Babadan Galatasaraylı

10 yaşından bu yana ajansa bağlı olmanıza rağmen görüşmelere gitmiyormuşsunuz. Oyuncu olma hevesiniz mi yoktu?   

- Oyuncu olma hevesim vardı. Çocukluğumdan bu yana tiyatroda oynuyorum. Ajansa kaydolmam da tiyatro hocam sayesinde oldu. Şişli Terakki’deki tiyatro hocam, arkadaşı Tümay Özokur’u bir oyunumuza davet etmiş. Tümay Hanım beni çok beğenmiş. O dönem Portakal Ajans’ı açıyordu, bir anlaşma yaptık. Ve o anlaşma her beş yılda bir yenilendi.
    
“Pis Yedili”ye nasıl dahil oldunuz?

- Tümay Hanım’la çok yakın oturuyorduk. Bir gün Gani Müjde’yle toplantı yaptığını, Cimbom karakterinin bana çok uygun olduğunu söyledi. Ben de üniversitenin sonuna gelmiştim ve bölümümden de çok uzaklaşmıştım. Seçmelere katılmaya karar verdim, iki-üç görüşme yaptıktan sonra diziye dahil oldum. Daha önce “Hayat Bilgisi”nde de beş bölüm Cem Özer’in Afet Hoca’dan ders alan kızını oynamıştım. Kısmetim Gani Müjde’ymiş meğerse...

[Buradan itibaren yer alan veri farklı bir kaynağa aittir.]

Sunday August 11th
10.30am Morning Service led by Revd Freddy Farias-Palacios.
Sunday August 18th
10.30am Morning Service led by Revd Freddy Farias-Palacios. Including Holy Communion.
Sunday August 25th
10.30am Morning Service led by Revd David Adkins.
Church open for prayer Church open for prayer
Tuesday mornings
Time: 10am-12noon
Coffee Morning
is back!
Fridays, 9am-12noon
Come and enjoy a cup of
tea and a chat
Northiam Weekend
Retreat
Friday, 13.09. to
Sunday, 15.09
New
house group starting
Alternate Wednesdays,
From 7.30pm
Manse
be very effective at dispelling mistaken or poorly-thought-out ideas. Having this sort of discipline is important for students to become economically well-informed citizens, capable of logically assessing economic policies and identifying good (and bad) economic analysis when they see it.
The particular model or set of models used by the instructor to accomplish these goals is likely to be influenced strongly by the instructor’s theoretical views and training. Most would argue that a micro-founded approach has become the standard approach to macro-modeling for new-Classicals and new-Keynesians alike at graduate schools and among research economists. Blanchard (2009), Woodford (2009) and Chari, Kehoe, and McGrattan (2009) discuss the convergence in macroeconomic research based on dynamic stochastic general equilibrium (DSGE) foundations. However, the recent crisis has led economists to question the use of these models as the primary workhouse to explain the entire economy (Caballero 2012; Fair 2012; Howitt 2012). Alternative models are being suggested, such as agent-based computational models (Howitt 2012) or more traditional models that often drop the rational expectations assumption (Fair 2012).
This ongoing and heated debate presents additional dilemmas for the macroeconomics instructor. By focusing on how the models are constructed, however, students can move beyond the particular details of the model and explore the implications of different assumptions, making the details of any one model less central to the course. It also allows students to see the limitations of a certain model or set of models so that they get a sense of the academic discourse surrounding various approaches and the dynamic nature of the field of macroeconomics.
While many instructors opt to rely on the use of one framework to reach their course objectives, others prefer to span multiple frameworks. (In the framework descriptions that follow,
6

Okuldan neden uzaklaşmıştınız?

- Beklediğim gibi çıkmadı üniversite hayatı. Sanata ilgi duymaya başladım. Sanat tarihi kurslarına gidiyordum. Sonra bir galeride işe gireyim dedim. Dreamart Sanat Galerisi’ne girdim. Ama işin ticari yanıyla sanat tarihinin alakası yokmuş, onu gördüm.

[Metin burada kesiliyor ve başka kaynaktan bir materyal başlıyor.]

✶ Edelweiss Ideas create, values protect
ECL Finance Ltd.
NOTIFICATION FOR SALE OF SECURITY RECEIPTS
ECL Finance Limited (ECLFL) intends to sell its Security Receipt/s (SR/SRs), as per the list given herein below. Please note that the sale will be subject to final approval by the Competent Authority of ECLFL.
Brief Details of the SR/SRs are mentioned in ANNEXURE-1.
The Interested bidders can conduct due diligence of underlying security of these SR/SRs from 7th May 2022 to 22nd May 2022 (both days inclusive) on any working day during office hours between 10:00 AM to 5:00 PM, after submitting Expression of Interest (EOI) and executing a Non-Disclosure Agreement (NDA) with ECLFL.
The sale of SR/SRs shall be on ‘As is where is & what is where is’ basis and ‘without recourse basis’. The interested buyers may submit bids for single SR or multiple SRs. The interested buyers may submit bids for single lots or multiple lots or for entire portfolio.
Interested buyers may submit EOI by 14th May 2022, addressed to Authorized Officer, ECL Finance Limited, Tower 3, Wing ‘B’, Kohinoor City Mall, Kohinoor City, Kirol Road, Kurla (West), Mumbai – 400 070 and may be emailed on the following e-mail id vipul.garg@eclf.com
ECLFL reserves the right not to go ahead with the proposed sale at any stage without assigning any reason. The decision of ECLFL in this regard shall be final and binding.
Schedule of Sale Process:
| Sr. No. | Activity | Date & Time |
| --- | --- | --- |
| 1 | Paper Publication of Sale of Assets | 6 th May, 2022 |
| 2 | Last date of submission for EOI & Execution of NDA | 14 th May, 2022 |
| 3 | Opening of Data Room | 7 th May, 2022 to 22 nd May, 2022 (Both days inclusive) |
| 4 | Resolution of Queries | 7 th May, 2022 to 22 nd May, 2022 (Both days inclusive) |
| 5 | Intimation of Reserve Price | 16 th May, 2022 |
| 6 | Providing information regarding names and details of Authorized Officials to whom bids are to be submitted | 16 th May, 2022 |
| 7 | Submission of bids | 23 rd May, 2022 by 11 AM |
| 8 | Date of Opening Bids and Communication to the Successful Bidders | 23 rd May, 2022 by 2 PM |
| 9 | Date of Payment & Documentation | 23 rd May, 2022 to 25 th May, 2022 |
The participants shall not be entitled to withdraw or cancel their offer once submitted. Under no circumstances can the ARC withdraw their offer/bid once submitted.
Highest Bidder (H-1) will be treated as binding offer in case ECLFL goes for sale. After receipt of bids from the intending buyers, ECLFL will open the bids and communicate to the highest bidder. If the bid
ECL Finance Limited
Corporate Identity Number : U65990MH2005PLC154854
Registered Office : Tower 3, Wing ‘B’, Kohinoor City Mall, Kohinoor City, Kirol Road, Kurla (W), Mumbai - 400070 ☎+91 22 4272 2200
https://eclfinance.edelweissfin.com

Peki sanat galerisinde çalışmak, size neler kattı?

- Ekrem Yalçındağ, Ebru Uygun ve Komet’in stüdyolarını görme imkanım oldu. Onlarla ülkeleri gezdim, ünlü galericilerle bir araya geldim. Hâlâ görüşüyoruz. Onlar da oyunculuk kararımı destekledi.

YAŞITLARIMLA ÇALIŞACAĞIM DİYE SEVİNMİŞTİM AMA...

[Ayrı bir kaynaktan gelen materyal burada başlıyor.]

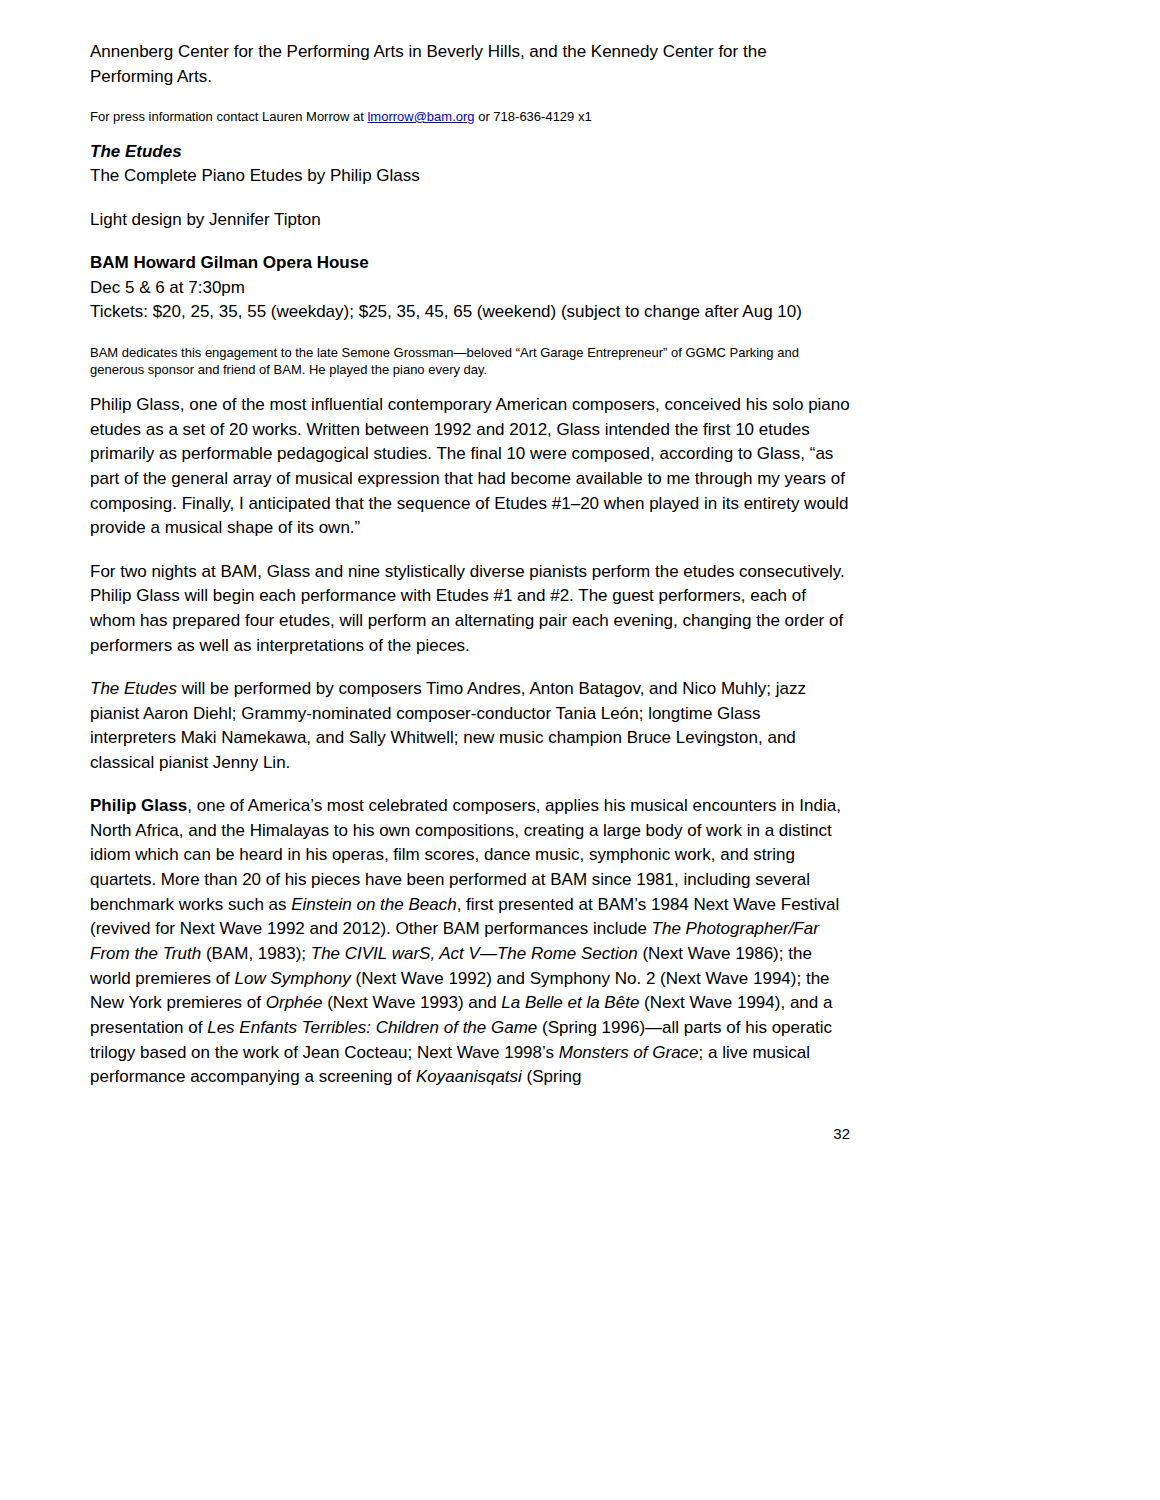Annenberg Center for the Performing Arts in Beverly Hills, and the Kennedy Center for the Performing Arts.
For press information contact Lauren Morrow at lmorrow@bam.org or 718-636-4129 x1
The Etudes
The Complete Piano Etudes by Philip Glass
Light design by Jennifer Tipton
BAM Howard Gilman Opera House
Dec 5 & 6 at 7:30pm
Tickets: $20, 25, 35, 55 (weekday); $25, 35, 45, 65 (weekend) (subject to change after Aug 10)
BAM dedicates this engagement to the late Semone Grossman—beloved “Art Garage Entrepreneur” of GGMC Parking and generous sponsor and friend of BAM. He played the piano every day.
Philip Glass, one of the most influential contemporary American composers, conceived his solo piano etudes as a set of 20 works. Written between 1992 and 2012, Glass intended the first 10 etudes primarily as performable pedagogical studies. The final 10 were composed, according to Glass, “as part of the general array of musical expression that had become available to me through my years of composing. Finally, I anticipated that the sequence of Etudes #1–20 when played in its entirety would provide a musical shape of its own.”
For two nights at BAM, Glass and nine stylistically diverse pianists perform the etudes consecutively. Philip Glass will begin each performance with Etudes #1 and #2. The guest performers, each of whom has prepared four etudes, will perform an alternating pair each evening, changing the order of performers as well as interpretations of the pieces.
The Etudes will be performed by composers Timo Andres, Anton Batagov, and Nico Muhly; jazz pianist Aaron Diehl; Grammy-nominated composer-conductor Tania León; longtime Glass interpreters Maki Namekawa, and Sally Whitwell; new music champion Bruce Levingston, and classical pianist Jenny Lin.
Philip Glass, one of America’s most celebrated composers, applies his musical encounters in India, North Africa, and the Himalayas to his own compositions, creating a large body of work in a distinct idiom which can be heard in his operas, film scores, dance music, symphonic work, and string quartets. More than 20 of his pieces have been performed at BAM since 1981, including several benchmark works such as Einstein on the Beach, first presented at BAM’s 1984 Next Wave Festival (revived for Next Wave 1992 and 2012). Other BAM performances include The Photographer/Far From the Truth (BAM, 1983); The CIVIL warS, Act V—The Rome Section (Next Wave 1986); the world premieres of Low Symphony (Next Wave 1992) and Symphony No. 2 (Next Wave 1994); the New York premieres of Orphée (Next Wave 1993) and La Belle et la Bête (Next Wave 1994), and a presentation of Les Enfants Terribles: Children of the Game (Spring 1996)—all parts of his operatic trilogy based on the work of Jean Cocteau; Next Wave 1998’s Monsters of Grace; a live musical performance accompanying a screening of Koyaanisqatsi (Spring
32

Dizi ekibiyle ne zaman bir araya geldiniz?

- 15 Eylül’de bir araya geldik, bir daha hiç ayrılmadık. Hayatımda hiç böyle bir tempoya girmemiştim.

Bu kadar genç bir ekiple çalışmak nasıl?

- İlk başta fazla tecrübem olmadığı için yaşıtlarımla çalışacağım diye sevinmiştim. Okul tiyatrosu gibi olur zannediyordum ama çok yanlış düşünmüşüm. Şu an tercih hakkım olsa, ilk işimde daha tecrübeli kişilerle çalışmayı isterdim. Dizide de tecrübeli isimler var, fakat karşılıklı sahnelerimiz çok az. Ayşegül Aldinç, Asuman Dabak ve Turan Özdemir’le ancak haftada bir denk gelebiliyorum. Onlarla mümkün olduğunca sohbet etmeye, set adabı nasıldır, nasıl çalışılır, nasıl hazırlanılır öğrenmeye çalışıyorum. Önümde tecrübeli örnekler olsaydı daha çok şey alabilirdim. Şu an kendi kendimeyim. Kendi kendime ezber yapıyorum, kendimden besleniyorum. Genç ekip arkadaşlarımla birbirimize bir şeyler öğretecek durumda değiliz henüz. Hâlâ öğreniyoruz.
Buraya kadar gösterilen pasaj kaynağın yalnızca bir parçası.